Return every line below exactly, without dropping any.
━━━ MATERIAL FOR THE TASK ━━━
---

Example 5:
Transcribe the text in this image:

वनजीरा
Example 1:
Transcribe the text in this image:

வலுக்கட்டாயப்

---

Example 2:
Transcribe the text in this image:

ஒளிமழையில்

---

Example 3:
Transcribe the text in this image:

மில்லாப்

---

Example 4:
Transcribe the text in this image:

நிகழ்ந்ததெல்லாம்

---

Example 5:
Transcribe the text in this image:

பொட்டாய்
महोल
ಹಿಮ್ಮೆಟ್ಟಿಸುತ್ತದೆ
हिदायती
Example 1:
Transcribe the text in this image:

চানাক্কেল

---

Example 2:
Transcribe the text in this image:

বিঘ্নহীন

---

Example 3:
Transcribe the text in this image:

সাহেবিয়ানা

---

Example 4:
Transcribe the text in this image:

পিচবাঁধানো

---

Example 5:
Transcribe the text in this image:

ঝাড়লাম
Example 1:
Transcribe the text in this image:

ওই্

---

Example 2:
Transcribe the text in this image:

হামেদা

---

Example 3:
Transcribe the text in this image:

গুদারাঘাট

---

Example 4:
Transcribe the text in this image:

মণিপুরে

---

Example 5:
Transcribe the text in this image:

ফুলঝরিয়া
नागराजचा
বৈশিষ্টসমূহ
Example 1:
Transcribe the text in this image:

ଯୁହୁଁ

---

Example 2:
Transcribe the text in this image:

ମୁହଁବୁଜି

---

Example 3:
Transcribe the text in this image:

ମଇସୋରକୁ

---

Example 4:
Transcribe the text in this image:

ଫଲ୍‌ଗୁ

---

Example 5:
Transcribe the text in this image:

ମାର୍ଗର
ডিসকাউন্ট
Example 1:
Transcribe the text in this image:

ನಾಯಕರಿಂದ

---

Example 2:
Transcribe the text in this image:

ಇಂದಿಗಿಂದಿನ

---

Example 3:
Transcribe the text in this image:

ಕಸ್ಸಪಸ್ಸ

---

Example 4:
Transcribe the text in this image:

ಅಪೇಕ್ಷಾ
━━━
FINAL ANSWER:
---

Example 5:
Transcribe the text in this image:

वनजीरा
Example 1:
Transcribe the text in this image:

வலுக்கட்டாயப்

---

Example 2:
Transcribe the text in this image:

ஒளிமழையில்

---

Example 3:
Transcribe the text in this image:

மில்லாப்

---

Example 4:
Transcribe the text in this image:

நிகழ்ந்ததெல்லாம்

---

Example 5:
Transcribe the text in this image:

பொட்டாய்
महोल
ಹಿಮ್ಮೆಟ್ಟಿಸುತ್ತದೆ
हिदायती
Example 1:
Transcribe the text in this image:

চানাক্কেল

---

Example 2:
Transcribe the text in this image:

বিঘ্নহীন

---

Example 3:
Transcribe the text in this image:

সাহেবিয়ানা

---

Example 4:
Transcribe the text in this image:

পিচবাঁধানো

---

Example 5:
Transcribe the text in this image:

ঝাড়লাম
Example 1:
Transcribe the text in this image:

ওই্

---

Example 2:
Transcribe the text in this image:

হামেদা

---

Example 3:
Transcribe the text in this image:

গুদারাঘাট

---

Example 4:
Transcribe the text in this image:

মণিপুরে

---

Example 5:
Transcribe the text in this image:

ফুলঝরিয়া
नागराजचा
বৈশিষ্টসমূহ
Example 1:
Transcribe the text in this image:

ଯୁହୁଁ

---

Example 2:
Transcribe the text in this image:

ମୁହଁବୁଜି

---

Example 3:
Transcribe the text in this image:

ମଇସୋରକୁ

---

Example 4:
Transcribe the text in this image:

ଫଲ୍‌ଗୁ

---

Example 5:
Transcribe the text in this image:

ମାର୍ଗର
ডিসকাউন্ট
Example 1:
Transcribe the text in this image:

ನಾಯಕರಿಂದ

---

Example 2:
Transcribe the text in this image:

ಇಂದಿಗಿಂದಿನ

---

Example 3:
Transcribe the text in this image:

ಕಸ್ಸಪಸ್ಸ

---

Example 4:
Transcribe the text in this image:

ಅಪೇಕ್ಷಾ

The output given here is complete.